**SUPPLIED DATA:**
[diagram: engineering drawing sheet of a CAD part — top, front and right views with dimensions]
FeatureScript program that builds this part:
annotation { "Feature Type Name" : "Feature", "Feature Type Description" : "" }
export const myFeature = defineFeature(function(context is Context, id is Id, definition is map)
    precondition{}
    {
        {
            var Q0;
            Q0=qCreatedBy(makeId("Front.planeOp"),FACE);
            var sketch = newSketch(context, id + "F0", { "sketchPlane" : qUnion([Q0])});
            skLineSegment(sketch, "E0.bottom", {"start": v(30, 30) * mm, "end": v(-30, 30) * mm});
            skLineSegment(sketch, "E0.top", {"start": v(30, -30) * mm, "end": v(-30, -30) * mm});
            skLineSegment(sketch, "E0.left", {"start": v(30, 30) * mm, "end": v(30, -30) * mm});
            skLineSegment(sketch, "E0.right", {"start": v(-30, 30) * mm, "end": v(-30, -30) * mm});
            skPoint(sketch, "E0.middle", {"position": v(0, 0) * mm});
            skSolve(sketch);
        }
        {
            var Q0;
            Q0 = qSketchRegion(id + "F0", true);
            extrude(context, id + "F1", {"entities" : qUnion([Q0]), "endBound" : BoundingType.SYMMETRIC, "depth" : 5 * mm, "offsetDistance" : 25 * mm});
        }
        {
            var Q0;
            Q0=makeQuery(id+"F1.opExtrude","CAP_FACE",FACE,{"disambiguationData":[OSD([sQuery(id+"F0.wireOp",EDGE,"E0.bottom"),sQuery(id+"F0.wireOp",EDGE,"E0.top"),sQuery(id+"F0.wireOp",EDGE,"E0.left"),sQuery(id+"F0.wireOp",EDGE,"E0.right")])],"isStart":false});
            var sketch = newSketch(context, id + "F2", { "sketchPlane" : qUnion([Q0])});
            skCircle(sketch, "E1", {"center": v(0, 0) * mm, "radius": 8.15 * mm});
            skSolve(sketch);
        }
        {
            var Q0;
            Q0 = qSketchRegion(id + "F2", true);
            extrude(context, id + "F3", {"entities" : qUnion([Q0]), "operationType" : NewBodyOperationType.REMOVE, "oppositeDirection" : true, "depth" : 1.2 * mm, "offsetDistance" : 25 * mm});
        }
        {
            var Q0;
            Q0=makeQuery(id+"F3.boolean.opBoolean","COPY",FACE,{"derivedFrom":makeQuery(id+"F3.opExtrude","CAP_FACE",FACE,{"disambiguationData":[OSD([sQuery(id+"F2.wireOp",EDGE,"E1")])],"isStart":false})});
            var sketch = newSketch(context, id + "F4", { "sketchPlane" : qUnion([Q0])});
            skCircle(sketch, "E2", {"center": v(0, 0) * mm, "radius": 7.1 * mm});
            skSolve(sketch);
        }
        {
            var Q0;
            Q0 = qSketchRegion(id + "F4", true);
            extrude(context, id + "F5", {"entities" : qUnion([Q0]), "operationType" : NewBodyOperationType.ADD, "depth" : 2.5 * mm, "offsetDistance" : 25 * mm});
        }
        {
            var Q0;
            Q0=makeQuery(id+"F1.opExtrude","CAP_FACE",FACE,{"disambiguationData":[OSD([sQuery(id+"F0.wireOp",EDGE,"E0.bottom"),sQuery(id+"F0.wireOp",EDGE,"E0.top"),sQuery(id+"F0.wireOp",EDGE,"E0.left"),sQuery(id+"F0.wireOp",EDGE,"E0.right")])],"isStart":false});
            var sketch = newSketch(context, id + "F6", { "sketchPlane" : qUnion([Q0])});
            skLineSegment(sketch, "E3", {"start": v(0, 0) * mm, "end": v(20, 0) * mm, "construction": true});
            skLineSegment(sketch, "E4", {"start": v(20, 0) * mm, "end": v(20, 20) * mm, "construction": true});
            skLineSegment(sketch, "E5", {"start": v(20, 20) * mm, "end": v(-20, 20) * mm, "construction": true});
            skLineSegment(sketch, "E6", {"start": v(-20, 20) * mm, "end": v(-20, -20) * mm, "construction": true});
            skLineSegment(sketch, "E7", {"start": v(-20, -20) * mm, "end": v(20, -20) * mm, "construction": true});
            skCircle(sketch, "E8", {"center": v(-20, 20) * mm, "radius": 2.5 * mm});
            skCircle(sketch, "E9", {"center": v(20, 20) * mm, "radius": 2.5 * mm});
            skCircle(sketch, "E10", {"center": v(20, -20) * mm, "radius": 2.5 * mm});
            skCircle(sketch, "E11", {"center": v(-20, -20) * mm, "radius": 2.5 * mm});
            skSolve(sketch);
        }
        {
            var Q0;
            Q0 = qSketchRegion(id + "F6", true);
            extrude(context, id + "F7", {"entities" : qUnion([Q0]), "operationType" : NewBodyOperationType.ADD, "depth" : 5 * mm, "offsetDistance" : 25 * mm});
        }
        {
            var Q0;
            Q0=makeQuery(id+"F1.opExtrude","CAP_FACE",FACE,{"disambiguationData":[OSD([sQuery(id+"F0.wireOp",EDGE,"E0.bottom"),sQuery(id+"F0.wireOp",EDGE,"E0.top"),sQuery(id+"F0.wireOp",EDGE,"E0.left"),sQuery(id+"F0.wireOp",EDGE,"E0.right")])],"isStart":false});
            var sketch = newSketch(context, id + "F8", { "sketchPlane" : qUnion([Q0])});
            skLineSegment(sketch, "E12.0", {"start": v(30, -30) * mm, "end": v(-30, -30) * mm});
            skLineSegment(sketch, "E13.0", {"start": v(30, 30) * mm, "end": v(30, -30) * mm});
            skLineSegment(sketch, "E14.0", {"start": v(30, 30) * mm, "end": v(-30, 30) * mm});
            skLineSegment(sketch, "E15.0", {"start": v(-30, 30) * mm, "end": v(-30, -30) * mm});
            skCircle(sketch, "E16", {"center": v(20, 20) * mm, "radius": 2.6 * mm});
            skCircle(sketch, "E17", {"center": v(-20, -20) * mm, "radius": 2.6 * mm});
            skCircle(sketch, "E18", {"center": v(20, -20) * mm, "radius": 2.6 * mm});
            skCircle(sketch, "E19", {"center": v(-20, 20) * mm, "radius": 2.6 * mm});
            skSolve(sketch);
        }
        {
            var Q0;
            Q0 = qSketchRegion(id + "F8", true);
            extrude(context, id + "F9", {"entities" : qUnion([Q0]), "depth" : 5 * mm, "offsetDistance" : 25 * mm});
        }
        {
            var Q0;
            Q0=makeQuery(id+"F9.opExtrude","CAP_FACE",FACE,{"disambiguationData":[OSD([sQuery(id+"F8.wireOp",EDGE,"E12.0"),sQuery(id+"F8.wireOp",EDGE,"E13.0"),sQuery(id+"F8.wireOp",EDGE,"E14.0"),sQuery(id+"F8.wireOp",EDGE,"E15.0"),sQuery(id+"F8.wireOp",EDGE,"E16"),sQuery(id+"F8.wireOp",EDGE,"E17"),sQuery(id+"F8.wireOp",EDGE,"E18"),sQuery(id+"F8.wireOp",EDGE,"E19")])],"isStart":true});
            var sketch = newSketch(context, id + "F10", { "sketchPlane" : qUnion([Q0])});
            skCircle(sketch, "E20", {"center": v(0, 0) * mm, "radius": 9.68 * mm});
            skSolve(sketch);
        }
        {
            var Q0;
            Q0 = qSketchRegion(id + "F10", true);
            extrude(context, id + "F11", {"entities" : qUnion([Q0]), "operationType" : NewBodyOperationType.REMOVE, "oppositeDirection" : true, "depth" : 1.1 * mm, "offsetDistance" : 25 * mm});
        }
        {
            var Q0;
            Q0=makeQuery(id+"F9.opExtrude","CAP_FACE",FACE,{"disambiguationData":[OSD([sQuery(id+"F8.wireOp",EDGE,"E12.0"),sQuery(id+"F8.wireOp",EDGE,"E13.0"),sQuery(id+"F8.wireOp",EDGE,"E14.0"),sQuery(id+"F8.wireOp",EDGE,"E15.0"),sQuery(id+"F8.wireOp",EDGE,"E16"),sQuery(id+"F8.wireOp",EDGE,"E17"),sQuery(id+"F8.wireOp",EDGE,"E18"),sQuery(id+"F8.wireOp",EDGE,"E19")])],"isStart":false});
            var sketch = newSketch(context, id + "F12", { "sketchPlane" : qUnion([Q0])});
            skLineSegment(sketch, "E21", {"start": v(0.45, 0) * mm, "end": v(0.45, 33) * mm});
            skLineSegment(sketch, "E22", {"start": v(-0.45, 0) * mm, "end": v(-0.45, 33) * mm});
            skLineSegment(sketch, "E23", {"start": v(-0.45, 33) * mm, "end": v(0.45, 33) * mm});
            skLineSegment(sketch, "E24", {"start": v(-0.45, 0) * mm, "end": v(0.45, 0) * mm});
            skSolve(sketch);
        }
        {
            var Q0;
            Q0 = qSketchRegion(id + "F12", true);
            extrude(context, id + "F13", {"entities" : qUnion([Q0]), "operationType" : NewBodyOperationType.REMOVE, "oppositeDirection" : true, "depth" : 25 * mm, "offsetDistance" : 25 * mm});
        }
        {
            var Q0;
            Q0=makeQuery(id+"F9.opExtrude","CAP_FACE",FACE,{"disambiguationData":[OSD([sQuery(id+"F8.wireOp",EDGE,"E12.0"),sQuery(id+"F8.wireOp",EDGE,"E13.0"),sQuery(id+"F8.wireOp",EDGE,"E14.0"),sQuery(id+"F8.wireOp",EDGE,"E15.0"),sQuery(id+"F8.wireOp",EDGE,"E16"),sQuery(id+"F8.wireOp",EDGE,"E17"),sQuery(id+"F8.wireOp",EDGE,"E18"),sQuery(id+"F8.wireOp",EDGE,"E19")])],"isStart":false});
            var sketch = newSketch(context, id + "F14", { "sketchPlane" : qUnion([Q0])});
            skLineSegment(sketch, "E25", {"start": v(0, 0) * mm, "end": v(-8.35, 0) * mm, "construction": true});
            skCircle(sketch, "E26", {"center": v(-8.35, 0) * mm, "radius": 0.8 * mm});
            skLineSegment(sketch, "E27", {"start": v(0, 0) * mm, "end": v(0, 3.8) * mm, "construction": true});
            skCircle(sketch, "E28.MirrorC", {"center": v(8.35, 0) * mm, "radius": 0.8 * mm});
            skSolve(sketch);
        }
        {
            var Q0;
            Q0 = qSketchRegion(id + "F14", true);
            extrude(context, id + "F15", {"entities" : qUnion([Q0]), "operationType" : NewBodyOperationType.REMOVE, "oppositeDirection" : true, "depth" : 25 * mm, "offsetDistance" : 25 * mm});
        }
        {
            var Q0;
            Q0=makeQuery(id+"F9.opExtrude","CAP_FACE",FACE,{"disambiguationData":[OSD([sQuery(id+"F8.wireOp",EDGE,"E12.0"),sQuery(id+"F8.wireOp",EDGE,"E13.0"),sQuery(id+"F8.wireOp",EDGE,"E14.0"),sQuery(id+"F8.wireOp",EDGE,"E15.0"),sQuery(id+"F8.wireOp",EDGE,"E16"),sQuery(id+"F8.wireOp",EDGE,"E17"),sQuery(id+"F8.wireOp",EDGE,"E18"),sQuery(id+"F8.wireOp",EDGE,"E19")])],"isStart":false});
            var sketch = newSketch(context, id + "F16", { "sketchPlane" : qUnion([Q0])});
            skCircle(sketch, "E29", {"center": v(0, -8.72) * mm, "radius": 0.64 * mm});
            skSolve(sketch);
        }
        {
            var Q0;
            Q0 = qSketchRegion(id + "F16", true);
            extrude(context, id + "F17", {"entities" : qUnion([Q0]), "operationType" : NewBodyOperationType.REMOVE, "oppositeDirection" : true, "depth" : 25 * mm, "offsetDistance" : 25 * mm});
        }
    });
* * *
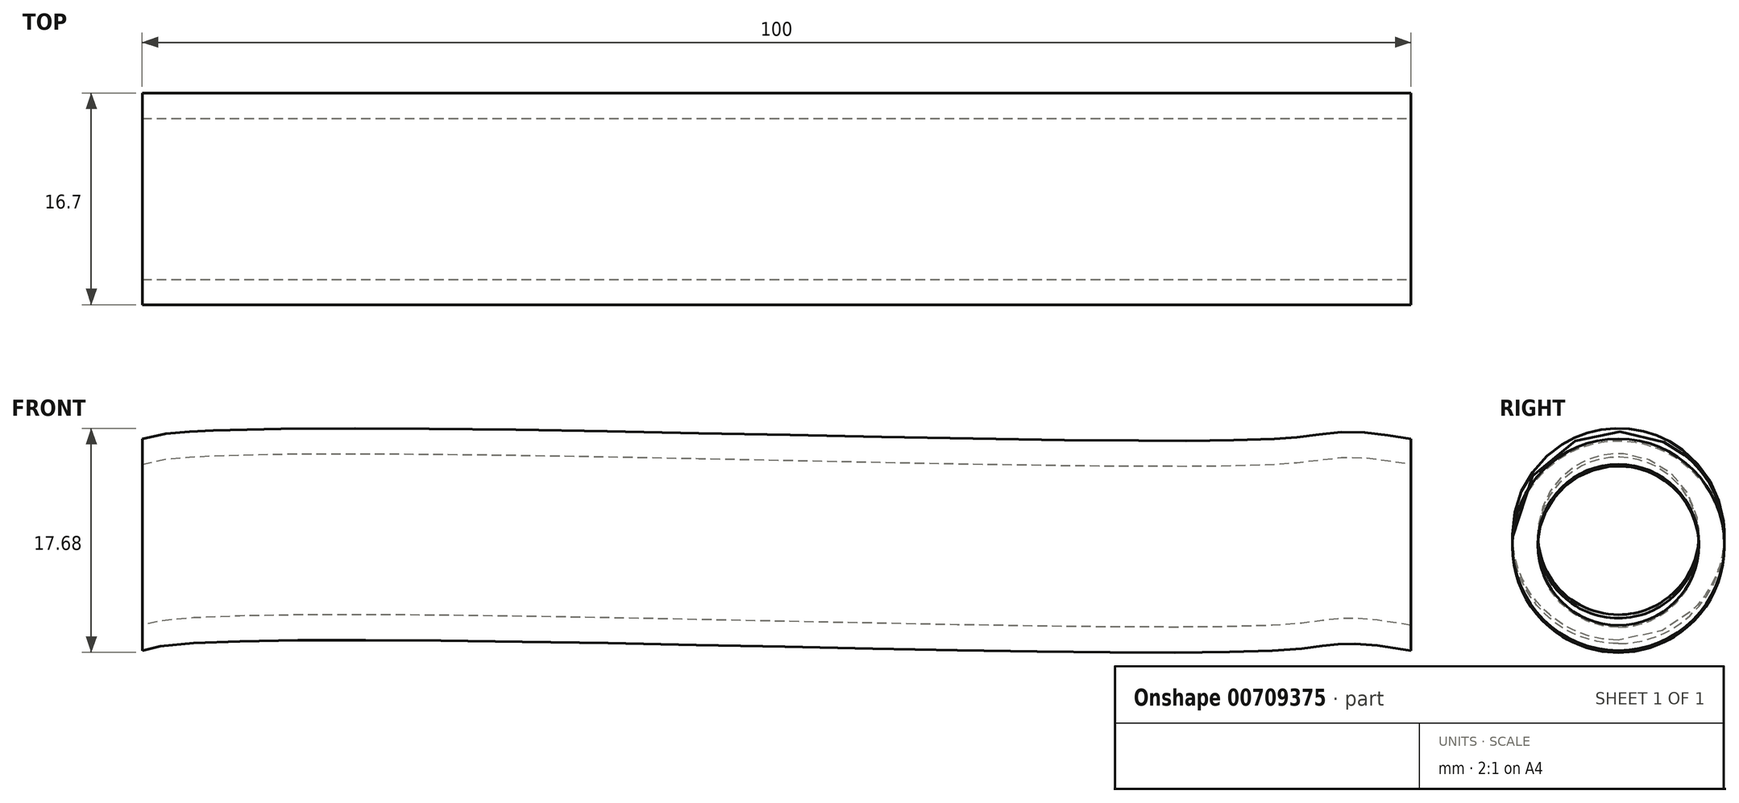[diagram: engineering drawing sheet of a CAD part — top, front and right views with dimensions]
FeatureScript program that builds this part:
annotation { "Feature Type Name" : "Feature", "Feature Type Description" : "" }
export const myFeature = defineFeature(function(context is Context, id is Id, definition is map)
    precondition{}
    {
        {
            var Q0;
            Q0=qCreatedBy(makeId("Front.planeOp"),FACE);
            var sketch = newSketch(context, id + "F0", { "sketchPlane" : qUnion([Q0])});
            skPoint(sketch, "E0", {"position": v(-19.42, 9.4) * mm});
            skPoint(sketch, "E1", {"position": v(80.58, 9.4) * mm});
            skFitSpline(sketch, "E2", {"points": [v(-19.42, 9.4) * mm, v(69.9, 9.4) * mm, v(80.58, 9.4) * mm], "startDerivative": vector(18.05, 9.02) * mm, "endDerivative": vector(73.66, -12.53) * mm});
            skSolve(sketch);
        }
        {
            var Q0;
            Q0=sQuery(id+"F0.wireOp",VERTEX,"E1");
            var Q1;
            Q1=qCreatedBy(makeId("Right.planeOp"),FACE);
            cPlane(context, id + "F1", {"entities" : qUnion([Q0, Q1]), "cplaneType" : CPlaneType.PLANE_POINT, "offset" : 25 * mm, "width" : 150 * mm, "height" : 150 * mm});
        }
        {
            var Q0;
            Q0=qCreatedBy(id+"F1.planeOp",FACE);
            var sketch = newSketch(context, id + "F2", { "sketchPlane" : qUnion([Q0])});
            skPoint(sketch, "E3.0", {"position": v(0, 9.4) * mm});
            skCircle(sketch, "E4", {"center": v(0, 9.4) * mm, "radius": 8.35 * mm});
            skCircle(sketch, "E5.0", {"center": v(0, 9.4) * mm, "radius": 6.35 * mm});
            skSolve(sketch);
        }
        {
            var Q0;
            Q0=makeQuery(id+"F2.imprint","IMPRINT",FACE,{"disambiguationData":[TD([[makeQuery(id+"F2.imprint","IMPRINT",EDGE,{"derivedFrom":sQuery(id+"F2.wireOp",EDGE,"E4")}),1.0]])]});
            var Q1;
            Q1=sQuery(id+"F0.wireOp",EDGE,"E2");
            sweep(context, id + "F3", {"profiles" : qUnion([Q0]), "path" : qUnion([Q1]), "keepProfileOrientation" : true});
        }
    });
...
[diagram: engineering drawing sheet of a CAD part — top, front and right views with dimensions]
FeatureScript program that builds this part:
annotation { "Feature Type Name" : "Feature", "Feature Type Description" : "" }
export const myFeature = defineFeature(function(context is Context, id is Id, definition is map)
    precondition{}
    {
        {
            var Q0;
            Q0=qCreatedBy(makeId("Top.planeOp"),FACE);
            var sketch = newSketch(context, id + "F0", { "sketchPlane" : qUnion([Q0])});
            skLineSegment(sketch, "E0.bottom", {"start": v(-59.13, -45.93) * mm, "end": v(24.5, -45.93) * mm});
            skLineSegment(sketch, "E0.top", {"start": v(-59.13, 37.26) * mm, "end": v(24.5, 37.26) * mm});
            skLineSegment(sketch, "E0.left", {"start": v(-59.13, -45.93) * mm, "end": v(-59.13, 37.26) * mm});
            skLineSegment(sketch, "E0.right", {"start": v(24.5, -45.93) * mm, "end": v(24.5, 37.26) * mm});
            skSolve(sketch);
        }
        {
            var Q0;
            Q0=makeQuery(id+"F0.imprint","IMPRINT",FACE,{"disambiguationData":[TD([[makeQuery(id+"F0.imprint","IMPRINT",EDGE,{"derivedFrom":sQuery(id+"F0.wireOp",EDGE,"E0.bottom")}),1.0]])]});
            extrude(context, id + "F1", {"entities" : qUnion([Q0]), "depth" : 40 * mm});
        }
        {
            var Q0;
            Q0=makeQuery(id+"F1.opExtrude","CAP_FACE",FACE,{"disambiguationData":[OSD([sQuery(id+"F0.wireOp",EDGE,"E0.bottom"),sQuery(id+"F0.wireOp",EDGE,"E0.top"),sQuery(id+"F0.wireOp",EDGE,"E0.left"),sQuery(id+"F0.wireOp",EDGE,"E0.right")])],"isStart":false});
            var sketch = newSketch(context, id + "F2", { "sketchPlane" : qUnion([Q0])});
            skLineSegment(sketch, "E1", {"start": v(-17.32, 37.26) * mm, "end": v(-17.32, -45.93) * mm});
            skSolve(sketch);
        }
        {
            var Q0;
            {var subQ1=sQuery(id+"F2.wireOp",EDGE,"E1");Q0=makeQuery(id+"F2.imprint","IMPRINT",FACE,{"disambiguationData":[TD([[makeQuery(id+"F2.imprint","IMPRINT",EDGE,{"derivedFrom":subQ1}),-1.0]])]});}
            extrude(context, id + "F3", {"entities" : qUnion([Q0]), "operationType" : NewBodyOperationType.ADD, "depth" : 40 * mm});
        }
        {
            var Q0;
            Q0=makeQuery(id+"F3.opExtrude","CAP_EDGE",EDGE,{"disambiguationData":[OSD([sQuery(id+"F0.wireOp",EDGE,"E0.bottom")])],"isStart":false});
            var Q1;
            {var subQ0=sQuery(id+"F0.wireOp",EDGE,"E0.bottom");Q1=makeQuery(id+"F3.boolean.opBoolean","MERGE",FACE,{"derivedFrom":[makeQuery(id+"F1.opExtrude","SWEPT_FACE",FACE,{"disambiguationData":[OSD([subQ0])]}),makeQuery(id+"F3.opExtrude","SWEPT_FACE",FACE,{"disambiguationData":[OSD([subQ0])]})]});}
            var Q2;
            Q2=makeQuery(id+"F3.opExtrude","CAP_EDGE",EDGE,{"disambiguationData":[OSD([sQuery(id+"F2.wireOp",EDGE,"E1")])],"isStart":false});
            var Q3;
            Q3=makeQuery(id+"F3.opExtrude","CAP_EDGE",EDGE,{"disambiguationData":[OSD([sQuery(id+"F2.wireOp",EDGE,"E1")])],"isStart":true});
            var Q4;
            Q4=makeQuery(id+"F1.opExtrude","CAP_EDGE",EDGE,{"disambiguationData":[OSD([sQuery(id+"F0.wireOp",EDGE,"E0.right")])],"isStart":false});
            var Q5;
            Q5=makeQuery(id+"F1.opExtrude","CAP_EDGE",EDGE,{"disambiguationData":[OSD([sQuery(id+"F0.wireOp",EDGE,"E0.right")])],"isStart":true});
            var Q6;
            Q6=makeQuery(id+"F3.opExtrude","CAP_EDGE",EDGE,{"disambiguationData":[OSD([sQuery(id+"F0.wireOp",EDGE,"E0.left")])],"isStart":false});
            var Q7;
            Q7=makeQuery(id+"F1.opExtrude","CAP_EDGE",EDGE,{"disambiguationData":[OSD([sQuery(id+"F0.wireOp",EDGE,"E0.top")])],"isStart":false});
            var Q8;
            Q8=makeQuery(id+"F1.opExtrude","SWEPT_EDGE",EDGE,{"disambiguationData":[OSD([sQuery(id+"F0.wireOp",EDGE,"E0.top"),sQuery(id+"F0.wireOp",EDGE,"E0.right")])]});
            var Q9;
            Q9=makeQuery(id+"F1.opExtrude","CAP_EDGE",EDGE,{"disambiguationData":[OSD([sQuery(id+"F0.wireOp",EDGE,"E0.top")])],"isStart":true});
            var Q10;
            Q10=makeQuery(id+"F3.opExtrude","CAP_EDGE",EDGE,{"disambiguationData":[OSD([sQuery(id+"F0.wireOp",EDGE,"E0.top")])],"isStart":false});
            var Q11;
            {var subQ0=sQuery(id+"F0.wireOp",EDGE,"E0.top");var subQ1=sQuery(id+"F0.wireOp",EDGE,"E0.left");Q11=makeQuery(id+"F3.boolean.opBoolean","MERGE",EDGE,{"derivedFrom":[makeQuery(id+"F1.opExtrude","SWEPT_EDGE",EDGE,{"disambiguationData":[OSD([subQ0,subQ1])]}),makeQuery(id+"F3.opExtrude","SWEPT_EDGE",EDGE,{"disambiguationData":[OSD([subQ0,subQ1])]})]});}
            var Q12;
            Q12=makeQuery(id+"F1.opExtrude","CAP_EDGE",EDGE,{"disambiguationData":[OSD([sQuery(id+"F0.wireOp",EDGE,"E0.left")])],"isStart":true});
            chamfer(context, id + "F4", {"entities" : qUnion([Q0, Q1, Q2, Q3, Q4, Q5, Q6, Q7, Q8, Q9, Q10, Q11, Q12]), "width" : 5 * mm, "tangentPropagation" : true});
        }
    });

**PROBLEM TO SOLVE:**
Pick out every line of the records that contains the word "makeId", and copy each one. Case counts.

**TASK RESULT:**
            Q0=qCreatedBy(makeId("Front.planeOp"),FACE);
            Q0=qCreatedBy(makeId("Front.planeOp"),FACE);
            Q1=qCreatedBy(makeId("Right.planeOp"),FACE);
            Q0=qCreatedBy(makeId("Top.planeOp"),FACE);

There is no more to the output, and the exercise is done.